- _REQUIRED WORK_
Needed from the entries below: every line that holds the word "para".

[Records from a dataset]
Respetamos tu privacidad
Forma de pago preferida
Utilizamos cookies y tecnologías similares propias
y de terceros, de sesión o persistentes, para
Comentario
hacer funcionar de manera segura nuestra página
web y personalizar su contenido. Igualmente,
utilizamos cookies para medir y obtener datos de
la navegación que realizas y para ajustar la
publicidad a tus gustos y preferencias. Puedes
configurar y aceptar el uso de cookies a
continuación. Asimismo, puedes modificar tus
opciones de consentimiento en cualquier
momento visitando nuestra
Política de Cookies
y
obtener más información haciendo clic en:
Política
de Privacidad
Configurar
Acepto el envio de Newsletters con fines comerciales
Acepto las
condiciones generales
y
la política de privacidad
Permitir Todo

--

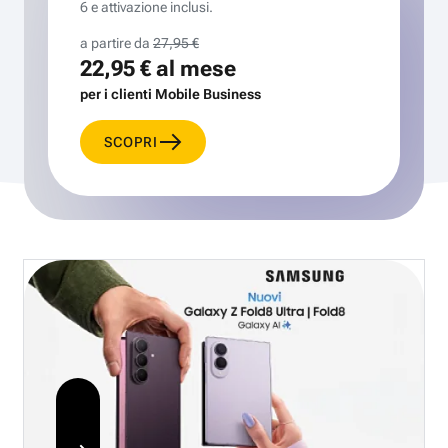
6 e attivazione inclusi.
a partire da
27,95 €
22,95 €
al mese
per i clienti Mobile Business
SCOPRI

- _PROBLEM SOLUTION_
y de terceros, de sesión o persistentes, para
utilizamos cookies para medir y obtener datos de
la navegación que realizas y para ajustar la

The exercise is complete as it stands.